Edinburgh Fringe 2018
In an inviting cafe setting, The Welcome Revolution invites its audience in with a warm cup of tea to take part in this immersive solo piece. Through storytelling supported by audience interaction, “Lara” brings us along on a journey that starts with her grandfather and leads all the way to us, emphasizing a celebration of common humanity and the power of kindness.

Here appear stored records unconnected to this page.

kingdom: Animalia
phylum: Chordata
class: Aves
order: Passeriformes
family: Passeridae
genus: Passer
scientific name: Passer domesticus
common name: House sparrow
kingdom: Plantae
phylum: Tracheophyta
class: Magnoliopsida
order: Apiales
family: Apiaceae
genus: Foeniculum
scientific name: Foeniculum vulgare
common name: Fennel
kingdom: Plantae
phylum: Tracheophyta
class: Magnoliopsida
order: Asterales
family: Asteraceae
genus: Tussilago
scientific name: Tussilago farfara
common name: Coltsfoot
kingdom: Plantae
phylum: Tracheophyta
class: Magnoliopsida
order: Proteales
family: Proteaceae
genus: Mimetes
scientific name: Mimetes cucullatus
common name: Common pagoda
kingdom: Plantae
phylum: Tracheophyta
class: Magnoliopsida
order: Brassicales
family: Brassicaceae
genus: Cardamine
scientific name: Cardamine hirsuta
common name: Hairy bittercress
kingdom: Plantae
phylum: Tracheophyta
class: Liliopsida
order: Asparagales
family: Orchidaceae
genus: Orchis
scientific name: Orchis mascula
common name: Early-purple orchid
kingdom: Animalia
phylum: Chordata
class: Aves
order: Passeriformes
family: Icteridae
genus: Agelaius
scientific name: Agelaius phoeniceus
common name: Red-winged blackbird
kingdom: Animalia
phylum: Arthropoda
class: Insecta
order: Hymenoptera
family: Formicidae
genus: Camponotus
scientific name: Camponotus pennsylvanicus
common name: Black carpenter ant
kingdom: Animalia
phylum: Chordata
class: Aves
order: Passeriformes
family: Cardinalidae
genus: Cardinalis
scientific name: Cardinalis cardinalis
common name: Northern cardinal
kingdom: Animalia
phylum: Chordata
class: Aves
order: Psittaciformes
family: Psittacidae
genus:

The Welcome Revolution is a surprisingly powerful piece that unexpectedly sneaks up on the viewer. There is no traditional start or finish of the show, nor is there a clear distinction between performance/performer and audience, due to the casual nature of the setting and the way it is presented. Entering the space, the audience wanders about, finding a comfortable seat, and is warmly offered a choice of tea to enjoy during the show from a smiling young woman. At first, you may think this a volunteer from Zoo Venues, but then she comes to the front of the room and begins the show. This fluid way of moving through the space and interacting with the audience persists throughout the show, making it feel a little bit more like a gathering in which everyone is involved rather than a traditional performance. This may come as a surprise to those not expecting it, but is executed with such warmth and ease that it is not in the least jarring or unpleasant.
The show consists mainly of “Lara,” the young woman who served tea, explaining how she came to run her own cafe, picking up the mantle of ownership from her departed grandfather. From him, she learned the power of community and saw how important having a communal space for all different walks of life is, but as she seeks to recreate this harmonious reality, she is faced with the harsh divisions summoned by modern day attitudes and politics. To bring her story to life, Lara is constantly putting the audience into the action, pulling up people to dance, asking them to read her grandfather’s words “in your best Edinburgh accent,” foisting an untuned ukulele upon whomever might be able to play a chord or two, and handing out various props throughout. Projections of quotes are shown as she or audience members are asked to read, which helps us all to follow along, as are occasional bits of photo evidence from her story, lending a deeper sense of authenticity. (It was authentic, in fact, that I was shocked to find the actress playing Lara is in fact not named Lara at all… it felt deeply real and autobiographical, but this does not take away from the quality of the show.) By the end of the show, everyone has taken part in some way, and everyone is literally dancing together, smiling.
The most effective part of the show is how simply Lara presents her story. She is offering a counterpoint to xenophobia without raising her voice, without condemning people as racist or wrong. She does so with kindness, by suggesting instead of reacting in fear, we welcome in those in need. (Hence the name of the play.) To get her point across, she shares real stories of different people who she got to know by hosting “tea parties” and trying to get to hear their stories. Some of these quotes are utterly heartbreaking– one, in particular, about a girl who, upon seeing the famous news image of the dead Syrian refugee child on the Turkish beach, said she “wanted to be a mermaid so she could save the children”– but Lara does not milk the pathos or attempt to get a rise out of us, she simply reads the quote calmly, which somehow makes it all the more affecting. She ends the show in a joyful moment of dance, handing out “instructions” for how each of us can start our own welcome revolutions, and the simple actions we can take to change the world for the better (i.e. “Smile, volunteer, vote, be kind.”)
The show isn’t complicated, it’s not some visionary work of theatricality, but its power lies within its simplicity. Change really does happen in small steps, at a local level, and if this one tiny piece of theatre could make a room of exhausted Fringers get up and dance, well, it really does give you hope for the future.